しかし、私も頑張らなくてはならない。少なくとも年収500万円ぐらいは確保したい。となると、今以上に勤労に励まなくてはならない。常駐フリーランスになって、安定的な月収を獲得するのも手だ。あるいは、新規案件をとって、今以上に高単価の仕事で収入アップを目指すのもよい。
最悪、再就職も視野に入れている。視野に入れていると言うか、もうアクション起こしちゃう。リクナビNEXT、リクナビエージェント、マイナビ転職などを活用したい。
自分には会社員はストレスばかりで、向いていない。それはわかっているが背に腹はかえられない。地獄に落ちる日も近いかもしれない。
フリーランスを辞めたい理由2:花金のサラリーマンを見た
金曜日の夕方、4時頃に、中華料理店に入店する3人のスーツ姿の男を見たことがある。おそらく客先から直帰するという連絡を会社に入れた勤め人だろう。終業時間はもう少し先のはずだ。でも、そんなことは関係ない。
なぜなら今日は花金だから。金曜日の夜の直帰は勤め人の特権だ。一仕事終えて、薄暮に町中華に吸い込まれる男性。笑い声がいつもより大きいはずだ。

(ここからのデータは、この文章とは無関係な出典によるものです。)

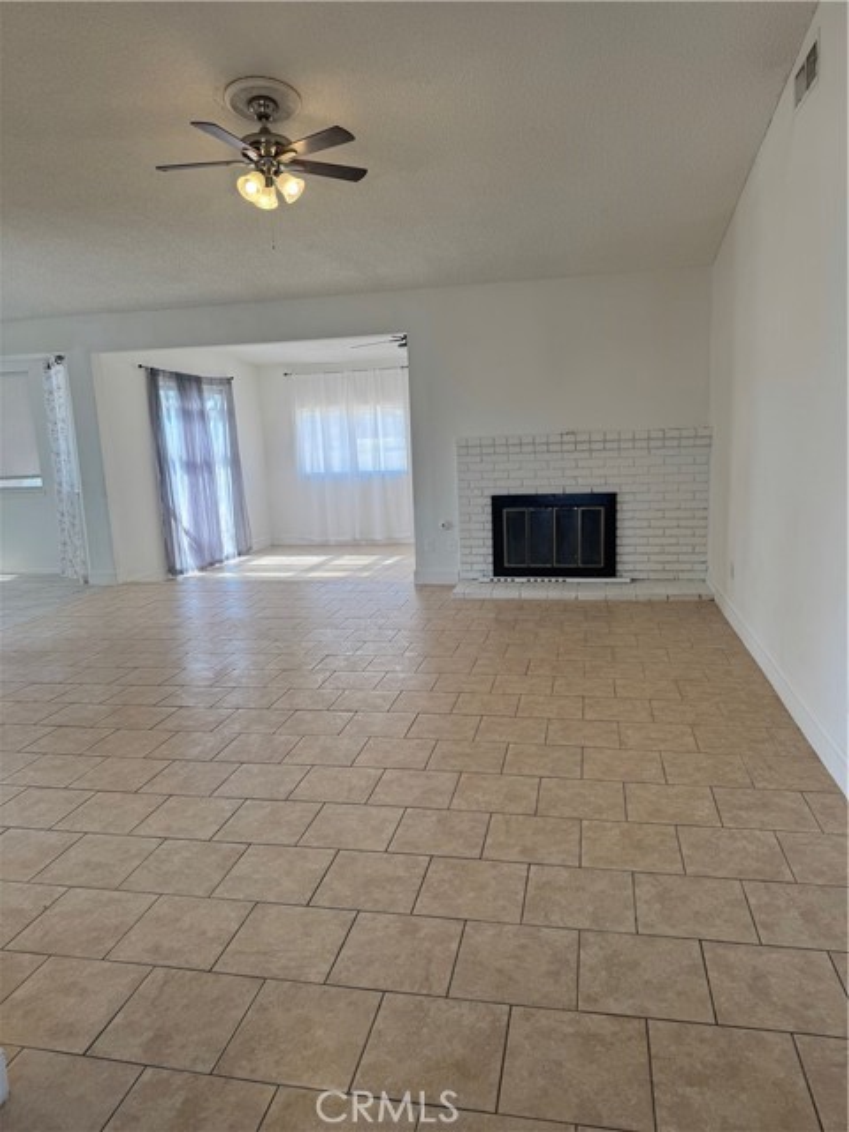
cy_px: 566
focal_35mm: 24
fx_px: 785
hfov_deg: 56.8
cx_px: 424
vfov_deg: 71.6
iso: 64
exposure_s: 1/194
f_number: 1.78
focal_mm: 6.76
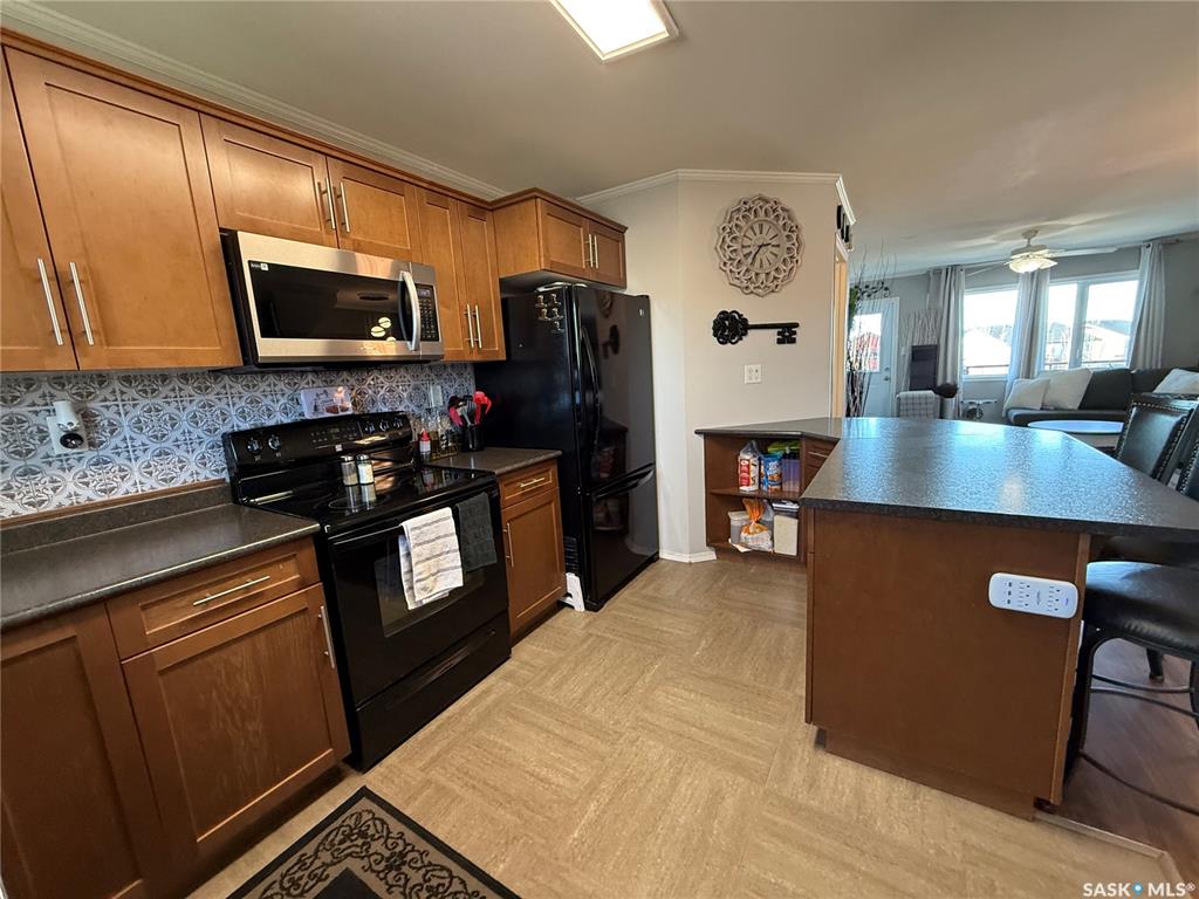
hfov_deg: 102.1
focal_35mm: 14
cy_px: 450
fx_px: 485
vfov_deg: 85.7
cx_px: 600
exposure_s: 1/60
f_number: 2.2
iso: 320
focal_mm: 2.22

ストレスから解放され、後は飲酒で天国に直行。お互いを労いあうのも良いだろう。同僚の悪口を言うのも良いだろう。品性はないが、社内の美人社員を品定めするのも、今日は良いだろう。花金だ。薄給や労働時間について文句たらたらも言いだろう。金曜の夜のサラリーマンは無敵だ。
私は彼等をみて、心底思った。会社員ってうらやましい。
フリーランスは孤独だ。人間は社会的な生き物らしいが、私のように家でシコシコと仕事をこなしている自営業者は、社会とは隔絶された存在になりがちだ。たまには誰かと飲みにでかけないとならない。しかし街に繰り出すのはおっくうだ。結果、孤立する。精神衛生上、とてもよくない。
勤め人は、ほとんどの場合、楽しくない。ただし、花金の夜は別だ。金曜日だけ働く週1勤務の仕事を探さなくてはならないかもしれない。
まとめ
フリーランスにはメリットもデメリットもある。ライフイベントの発生や収入状況の変化、心情の変化などによって、働き方を柔軟に変える必要があるかもしれない。
私のように、近い将来に家族ができる人間は特に、中途の方針転換が求められている。ITであれ、デザイナーであれ、コンサルであれ、編集・ライターであれ、「再就職」という選択肢も入れる必要があろう。
私もそろそろ再就職を考えている。転職サイトやエージェントを使うことになるだろう。登録が少々面倒だが、現在の自分の転職市場での価値を知るためにも、早めのアクションが必要だ。